▶ _Work required_: Copy the data below verbatim, beginning with its first line and continuing through the line that contains "genus: Chondestes".

▶ _Dataset records_:
────────────────────

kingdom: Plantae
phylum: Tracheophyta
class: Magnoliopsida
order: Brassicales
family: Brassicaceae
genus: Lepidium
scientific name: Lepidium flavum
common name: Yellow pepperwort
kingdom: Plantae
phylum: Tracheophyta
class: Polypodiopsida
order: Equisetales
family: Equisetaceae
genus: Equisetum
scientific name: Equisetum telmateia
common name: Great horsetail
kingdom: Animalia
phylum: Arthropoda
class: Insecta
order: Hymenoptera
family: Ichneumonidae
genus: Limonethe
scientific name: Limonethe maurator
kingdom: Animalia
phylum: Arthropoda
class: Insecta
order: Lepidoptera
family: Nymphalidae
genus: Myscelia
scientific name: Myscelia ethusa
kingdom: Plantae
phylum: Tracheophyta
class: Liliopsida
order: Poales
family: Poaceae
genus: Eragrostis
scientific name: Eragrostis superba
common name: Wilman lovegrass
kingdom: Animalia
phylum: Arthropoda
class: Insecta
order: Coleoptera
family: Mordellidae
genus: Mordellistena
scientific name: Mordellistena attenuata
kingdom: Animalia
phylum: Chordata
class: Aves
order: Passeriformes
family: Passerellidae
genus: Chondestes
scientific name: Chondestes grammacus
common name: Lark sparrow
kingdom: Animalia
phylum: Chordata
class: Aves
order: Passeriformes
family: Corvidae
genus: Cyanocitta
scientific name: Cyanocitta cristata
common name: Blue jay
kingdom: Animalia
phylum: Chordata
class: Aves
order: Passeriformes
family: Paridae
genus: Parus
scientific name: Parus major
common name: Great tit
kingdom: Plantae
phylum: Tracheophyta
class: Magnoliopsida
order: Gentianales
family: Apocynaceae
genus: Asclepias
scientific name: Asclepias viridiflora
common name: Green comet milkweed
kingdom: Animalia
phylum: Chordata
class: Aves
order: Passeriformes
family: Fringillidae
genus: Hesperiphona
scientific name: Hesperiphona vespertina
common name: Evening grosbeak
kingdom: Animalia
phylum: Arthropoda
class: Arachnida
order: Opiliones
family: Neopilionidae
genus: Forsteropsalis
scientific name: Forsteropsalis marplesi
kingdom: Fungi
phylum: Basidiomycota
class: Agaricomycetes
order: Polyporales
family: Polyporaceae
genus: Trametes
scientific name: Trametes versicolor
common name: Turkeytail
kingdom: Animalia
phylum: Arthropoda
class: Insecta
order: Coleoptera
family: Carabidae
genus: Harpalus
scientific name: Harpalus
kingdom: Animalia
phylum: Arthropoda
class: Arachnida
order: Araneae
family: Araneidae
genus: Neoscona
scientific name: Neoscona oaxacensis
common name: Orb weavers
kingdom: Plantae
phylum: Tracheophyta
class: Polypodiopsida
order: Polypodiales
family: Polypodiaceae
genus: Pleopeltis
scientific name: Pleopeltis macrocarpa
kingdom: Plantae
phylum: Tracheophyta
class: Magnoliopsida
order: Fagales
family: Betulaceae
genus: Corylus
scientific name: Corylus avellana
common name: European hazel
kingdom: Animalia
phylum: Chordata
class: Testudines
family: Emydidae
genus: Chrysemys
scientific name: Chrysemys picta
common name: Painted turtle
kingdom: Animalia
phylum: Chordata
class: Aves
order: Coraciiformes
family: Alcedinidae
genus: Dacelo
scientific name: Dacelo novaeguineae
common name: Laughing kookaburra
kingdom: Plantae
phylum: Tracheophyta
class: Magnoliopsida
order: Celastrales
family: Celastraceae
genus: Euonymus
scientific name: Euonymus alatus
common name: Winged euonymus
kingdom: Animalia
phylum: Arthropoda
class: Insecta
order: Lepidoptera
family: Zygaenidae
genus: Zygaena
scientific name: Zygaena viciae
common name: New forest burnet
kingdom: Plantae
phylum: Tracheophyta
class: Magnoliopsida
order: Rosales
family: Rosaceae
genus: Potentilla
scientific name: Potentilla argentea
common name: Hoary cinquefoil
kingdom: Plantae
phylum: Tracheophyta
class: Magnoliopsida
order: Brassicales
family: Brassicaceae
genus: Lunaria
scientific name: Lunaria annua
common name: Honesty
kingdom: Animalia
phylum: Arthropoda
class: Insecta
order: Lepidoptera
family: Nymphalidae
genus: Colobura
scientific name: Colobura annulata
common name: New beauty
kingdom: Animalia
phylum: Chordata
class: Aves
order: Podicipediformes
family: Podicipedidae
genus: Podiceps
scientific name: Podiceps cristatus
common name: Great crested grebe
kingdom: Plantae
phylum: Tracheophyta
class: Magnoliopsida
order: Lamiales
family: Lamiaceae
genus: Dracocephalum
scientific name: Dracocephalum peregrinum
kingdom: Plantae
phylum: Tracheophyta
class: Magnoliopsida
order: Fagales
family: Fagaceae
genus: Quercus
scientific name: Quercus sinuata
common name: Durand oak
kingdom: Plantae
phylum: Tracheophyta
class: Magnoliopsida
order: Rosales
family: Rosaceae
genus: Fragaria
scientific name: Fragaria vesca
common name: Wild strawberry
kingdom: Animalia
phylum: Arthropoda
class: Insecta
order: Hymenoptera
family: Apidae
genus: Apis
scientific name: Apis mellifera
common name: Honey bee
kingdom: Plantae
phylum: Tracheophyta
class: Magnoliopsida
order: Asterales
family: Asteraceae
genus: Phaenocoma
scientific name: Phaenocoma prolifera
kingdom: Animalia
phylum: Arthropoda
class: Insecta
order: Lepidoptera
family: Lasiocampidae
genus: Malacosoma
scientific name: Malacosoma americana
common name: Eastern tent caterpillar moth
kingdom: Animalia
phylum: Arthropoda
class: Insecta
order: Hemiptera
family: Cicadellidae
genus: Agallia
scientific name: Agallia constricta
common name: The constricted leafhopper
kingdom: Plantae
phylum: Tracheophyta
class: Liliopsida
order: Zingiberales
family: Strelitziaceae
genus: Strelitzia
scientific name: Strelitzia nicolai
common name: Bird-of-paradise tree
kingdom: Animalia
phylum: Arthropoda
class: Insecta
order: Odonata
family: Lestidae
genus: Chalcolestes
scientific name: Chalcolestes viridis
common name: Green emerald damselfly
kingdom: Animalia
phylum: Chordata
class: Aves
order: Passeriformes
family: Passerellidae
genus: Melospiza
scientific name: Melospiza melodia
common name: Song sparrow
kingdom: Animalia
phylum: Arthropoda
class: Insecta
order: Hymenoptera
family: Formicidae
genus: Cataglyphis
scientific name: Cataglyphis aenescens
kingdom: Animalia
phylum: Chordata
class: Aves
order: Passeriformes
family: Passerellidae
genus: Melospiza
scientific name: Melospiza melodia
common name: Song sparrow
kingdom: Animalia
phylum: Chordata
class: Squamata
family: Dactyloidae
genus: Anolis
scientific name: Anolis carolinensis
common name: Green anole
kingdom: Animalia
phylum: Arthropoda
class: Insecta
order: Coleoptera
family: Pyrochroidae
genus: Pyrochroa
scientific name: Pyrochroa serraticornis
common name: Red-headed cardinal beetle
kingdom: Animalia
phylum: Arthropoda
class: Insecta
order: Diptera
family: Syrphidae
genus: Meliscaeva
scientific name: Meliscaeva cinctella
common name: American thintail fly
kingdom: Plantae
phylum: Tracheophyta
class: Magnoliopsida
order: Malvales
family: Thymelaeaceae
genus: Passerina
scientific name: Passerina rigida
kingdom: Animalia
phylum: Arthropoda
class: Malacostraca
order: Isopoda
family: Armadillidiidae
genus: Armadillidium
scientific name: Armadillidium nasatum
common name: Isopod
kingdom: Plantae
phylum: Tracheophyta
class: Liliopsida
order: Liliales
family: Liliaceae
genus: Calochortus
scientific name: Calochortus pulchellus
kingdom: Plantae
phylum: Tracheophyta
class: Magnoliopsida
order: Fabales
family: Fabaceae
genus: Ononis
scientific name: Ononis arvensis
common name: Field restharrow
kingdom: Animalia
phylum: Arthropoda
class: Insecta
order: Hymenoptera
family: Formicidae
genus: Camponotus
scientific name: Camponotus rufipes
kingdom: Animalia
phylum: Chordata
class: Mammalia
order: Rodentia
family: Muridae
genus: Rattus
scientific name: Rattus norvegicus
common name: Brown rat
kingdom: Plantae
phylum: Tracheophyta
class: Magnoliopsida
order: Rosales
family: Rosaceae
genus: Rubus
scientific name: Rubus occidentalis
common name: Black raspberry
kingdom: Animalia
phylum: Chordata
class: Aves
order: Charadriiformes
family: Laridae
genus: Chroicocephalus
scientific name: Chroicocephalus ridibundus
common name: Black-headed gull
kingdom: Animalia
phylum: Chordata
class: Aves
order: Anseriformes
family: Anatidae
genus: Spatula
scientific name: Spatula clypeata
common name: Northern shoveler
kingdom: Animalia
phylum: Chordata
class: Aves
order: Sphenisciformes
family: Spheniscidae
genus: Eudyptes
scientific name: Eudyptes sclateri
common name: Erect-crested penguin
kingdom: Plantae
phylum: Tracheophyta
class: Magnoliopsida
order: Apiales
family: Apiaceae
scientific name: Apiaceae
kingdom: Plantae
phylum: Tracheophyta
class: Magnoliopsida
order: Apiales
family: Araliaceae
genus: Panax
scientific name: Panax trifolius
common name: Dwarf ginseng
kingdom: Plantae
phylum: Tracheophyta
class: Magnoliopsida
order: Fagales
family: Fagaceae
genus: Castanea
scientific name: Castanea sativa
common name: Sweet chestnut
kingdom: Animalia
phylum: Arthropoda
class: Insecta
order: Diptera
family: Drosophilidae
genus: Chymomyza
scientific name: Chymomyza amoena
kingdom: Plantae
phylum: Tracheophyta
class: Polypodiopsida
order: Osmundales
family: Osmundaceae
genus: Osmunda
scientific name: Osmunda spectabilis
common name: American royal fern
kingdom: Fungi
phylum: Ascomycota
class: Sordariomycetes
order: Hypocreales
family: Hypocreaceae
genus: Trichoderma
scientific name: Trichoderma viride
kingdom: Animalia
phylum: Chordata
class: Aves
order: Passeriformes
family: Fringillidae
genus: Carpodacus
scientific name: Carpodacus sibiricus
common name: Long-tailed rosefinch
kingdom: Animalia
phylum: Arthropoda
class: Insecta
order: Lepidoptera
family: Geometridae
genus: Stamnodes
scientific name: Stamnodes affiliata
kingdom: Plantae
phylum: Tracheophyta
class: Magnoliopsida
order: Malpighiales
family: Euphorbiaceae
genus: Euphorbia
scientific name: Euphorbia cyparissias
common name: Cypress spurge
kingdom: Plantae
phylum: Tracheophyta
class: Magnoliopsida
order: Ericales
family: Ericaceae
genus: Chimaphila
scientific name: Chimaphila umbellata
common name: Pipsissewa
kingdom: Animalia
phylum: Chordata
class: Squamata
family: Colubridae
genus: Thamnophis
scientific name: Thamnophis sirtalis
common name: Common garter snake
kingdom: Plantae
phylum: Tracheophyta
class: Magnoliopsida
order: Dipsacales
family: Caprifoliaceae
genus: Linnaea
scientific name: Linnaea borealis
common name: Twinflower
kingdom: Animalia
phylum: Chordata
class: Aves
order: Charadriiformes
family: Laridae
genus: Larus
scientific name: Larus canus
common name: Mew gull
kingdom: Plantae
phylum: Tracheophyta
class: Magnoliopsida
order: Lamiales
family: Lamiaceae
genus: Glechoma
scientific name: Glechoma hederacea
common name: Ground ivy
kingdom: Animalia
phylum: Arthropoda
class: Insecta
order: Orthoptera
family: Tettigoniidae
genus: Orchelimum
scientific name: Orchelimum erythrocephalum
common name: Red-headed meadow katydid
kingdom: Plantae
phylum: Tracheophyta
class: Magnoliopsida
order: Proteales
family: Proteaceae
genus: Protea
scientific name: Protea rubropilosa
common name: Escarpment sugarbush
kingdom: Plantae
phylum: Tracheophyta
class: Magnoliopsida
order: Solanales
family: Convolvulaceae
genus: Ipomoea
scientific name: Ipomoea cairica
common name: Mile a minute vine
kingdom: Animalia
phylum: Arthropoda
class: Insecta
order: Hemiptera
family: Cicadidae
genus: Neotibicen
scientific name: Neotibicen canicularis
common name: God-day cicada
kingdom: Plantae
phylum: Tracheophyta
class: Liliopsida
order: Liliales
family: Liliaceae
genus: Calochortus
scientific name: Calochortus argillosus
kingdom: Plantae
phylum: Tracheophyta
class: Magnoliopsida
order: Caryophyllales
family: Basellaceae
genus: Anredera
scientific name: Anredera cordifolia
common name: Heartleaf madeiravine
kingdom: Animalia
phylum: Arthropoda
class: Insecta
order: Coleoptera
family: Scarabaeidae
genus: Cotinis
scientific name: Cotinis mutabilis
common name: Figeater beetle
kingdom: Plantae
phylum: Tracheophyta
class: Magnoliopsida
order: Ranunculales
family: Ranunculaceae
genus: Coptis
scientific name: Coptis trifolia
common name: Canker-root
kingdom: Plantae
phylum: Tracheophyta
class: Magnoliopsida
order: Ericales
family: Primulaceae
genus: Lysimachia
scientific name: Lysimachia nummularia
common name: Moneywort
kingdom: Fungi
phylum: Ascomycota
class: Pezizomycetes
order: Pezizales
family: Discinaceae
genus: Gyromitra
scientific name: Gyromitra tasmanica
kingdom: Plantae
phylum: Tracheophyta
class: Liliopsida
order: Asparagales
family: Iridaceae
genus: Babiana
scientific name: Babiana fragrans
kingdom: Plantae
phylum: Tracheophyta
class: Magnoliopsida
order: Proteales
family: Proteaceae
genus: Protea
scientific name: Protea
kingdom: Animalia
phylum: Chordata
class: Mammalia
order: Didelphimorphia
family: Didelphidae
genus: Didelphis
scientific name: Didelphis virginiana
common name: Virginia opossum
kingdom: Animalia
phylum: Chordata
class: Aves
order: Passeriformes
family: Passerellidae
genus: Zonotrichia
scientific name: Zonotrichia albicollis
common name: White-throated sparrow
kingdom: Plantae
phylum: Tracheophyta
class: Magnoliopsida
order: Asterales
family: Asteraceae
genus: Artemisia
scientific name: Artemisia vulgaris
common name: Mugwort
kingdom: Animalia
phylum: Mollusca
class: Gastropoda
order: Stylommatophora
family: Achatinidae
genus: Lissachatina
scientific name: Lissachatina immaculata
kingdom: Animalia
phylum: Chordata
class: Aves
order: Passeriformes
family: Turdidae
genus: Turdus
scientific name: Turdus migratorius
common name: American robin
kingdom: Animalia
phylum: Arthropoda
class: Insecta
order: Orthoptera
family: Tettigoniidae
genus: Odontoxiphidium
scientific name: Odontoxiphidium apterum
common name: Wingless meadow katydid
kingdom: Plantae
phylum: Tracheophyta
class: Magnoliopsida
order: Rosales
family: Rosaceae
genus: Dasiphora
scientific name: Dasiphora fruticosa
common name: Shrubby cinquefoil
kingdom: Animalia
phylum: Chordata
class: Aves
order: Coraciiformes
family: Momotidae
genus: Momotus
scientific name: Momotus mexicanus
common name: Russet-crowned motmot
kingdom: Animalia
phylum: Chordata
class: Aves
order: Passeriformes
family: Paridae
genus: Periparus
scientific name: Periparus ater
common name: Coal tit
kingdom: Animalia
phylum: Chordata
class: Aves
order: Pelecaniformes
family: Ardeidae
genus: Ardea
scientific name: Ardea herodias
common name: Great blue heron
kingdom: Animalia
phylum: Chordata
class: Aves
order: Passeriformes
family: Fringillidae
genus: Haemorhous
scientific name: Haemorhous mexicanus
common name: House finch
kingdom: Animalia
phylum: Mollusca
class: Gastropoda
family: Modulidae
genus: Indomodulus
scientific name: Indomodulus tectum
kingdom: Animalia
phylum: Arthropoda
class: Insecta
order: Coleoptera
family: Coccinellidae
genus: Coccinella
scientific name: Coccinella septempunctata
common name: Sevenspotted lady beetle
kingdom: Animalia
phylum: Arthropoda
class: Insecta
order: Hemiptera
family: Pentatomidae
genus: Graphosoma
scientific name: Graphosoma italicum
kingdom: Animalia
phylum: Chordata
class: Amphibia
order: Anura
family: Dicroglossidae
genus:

────────────────────

▶ _Answer to this exercise_:
kingdom: Plantae
phylum: Tracheophyta
class: Magnoliopsida
order: Brassicales
family: Brassicaceae
genus: Lepidium
scientific name: Lepidium flavum
common name: Yellow pepperwort
kingdom: Plantae
phylum: Tracheophyta
class: Polypodiopsida
order: Equisetales
family: Equisetaceae
genus: Equisetum
scientific name: Equisetum telmateia
common name: Great horsetail
kingdom: Animalia
phylum: Arthropoda
class: Insecta
order: Hymenoptera
family: Ichneumonidae
genus: Limonethe
scientific name: Limonethe maurator
kingdom: Animalia
phylum: Arthropoda
class: Insecta
order: Lepidoptera
family: Nymphalidae
genus: Myscelia
scientific name: Myscelia ethusa
kingdom: Plantae
phylum: Tracheophyta
class: Liliopsida
order: Poales
family: Poaceae
genus: Eragrostis
scientific name: Eragrostis superba
common name: Wilman lovegrass
kingdom: Animalia
phylum: Arthropoda
class: Insecta
order: Coleoptera
family: Mordellidae
genus: Mordellistena
scientific name: Mordellistena attenuata
kingdom: Animalia
phylum: Chordata
class: Aves
order: Passeriformes
family: Passerellidae
genus: Chondestes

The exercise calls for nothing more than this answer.